Хлоя. Это, во всяком случае, жизнь, Марджори, судя по тому, как ты описываешь. И не похоже, чтобы она страдала. Хочешь, я приеду? Грейс, по ее словам, собирается.

Марджори. Скажи пожалуйста! Неужели? Что ж, пускай. Тем более она с мамой знакома, ты тоже. Приезжай ближе к вечеру. Ненавижу больницы. Мне, знаешь, выдержки не занимать, а пахнёт на меня этими коридорами, моментально распадаюсь на части. Слова внятного ни от кого не добьешься. Причем обязательно не тому задаешь вопросы, кому следует. Спрашиваю, умрет она или нет, а они мне на это — все мы когда-нибудь умрем, и притом необходимо учитывать ее возраст. Как прикажешь понимать? Бедная мамочка. Всегда держалась таким молодцом, такие удары терпела от судьбы, но, как бы скверно все для нее ни складывалось, умела в самом худшем найти хоть крупицу хорошего.
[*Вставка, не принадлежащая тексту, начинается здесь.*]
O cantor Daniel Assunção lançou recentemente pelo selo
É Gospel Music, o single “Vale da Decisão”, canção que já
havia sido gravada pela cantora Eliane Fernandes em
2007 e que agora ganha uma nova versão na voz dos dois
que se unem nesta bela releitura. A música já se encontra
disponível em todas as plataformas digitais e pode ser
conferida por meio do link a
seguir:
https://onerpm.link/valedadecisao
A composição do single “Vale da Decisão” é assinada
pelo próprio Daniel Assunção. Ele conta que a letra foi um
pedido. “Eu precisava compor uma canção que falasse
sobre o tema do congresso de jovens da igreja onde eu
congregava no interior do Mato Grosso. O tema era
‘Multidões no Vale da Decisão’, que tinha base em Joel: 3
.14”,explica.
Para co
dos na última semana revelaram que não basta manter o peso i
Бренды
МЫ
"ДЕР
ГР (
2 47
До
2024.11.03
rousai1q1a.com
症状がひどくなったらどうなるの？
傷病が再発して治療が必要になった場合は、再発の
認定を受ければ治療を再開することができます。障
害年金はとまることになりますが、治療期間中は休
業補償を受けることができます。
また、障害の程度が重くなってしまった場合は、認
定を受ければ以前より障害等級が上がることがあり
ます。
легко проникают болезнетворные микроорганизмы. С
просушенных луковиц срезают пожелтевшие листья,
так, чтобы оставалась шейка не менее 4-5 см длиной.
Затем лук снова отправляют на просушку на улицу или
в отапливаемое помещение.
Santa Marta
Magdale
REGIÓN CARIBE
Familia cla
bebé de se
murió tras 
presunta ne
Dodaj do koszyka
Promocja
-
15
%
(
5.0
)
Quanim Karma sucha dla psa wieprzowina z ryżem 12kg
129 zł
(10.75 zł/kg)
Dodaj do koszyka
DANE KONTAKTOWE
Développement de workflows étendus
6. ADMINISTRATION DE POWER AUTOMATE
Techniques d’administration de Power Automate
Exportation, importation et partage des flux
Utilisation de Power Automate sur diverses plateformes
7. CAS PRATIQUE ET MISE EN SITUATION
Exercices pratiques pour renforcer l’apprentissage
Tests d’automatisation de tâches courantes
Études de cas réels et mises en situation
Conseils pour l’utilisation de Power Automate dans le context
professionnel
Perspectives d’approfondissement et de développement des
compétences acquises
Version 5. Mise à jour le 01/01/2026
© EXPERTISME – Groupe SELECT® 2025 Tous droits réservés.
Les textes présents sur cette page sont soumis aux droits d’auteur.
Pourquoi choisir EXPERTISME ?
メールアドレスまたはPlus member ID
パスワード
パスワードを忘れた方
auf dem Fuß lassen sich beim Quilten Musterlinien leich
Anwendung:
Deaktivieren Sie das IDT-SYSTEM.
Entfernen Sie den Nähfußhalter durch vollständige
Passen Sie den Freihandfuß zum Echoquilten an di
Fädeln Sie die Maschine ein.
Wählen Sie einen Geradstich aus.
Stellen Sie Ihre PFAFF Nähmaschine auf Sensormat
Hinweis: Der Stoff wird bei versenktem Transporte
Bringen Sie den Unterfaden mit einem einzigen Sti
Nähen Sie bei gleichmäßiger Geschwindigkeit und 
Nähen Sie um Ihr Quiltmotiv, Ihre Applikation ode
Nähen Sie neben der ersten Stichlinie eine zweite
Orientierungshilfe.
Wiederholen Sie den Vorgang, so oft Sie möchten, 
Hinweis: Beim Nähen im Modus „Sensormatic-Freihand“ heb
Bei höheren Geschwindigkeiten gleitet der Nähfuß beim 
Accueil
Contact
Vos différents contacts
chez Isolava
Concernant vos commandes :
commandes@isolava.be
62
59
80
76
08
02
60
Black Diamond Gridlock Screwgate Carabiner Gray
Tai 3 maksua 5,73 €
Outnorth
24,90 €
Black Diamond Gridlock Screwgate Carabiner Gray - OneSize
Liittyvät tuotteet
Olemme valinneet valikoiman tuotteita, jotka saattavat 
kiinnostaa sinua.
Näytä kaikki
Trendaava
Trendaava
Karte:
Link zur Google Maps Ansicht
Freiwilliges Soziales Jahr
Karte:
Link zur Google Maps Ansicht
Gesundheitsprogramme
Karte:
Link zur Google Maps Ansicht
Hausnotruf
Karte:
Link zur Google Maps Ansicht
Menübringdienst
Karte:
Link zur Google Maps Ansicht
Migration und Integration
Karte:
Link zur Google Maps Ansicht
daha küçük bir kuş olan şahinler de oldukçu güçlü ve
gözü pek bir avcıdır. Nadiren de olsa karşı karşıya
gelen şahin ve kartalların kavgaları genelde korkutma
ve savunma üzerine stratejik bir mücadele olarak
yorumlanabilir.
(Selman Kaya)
В Хлоином представлении эта оценка совершенно не подходит Элен, но она держит свое мнение при себе. Бедная Элен, пытается она разжалобить себя, но даже через столько лет память ей преподносит лишь все то же: как пренебрежительно Элен относилась к ее социальному положению. Маленькая Хлоя, официанткина дочка! А прошло столько лет! Неужели так прочно засела у нее в душе эта обида? Выходит, да. В ней, затаенной, взлелеянной, кровной, — корни враждебного отношения Хлои к этой несчастной, полуживой, бессильной старушке, а вовсе не в том, как она всю жизнь обращалась с Марджори.


Марджори. Она так переменилась. Утратила ли способность здраво мыслить или, напротив, только теперь приобрела — не знаю, то-то и беда, только она так мило ведет себя со мной. Доченькой называет, и с такой гордостью. Никогда она раньше не говорила мне таких слов. Берет за руку, гладит. Ты ведь помнишь, она обычно дотронуться до себя не позволяла.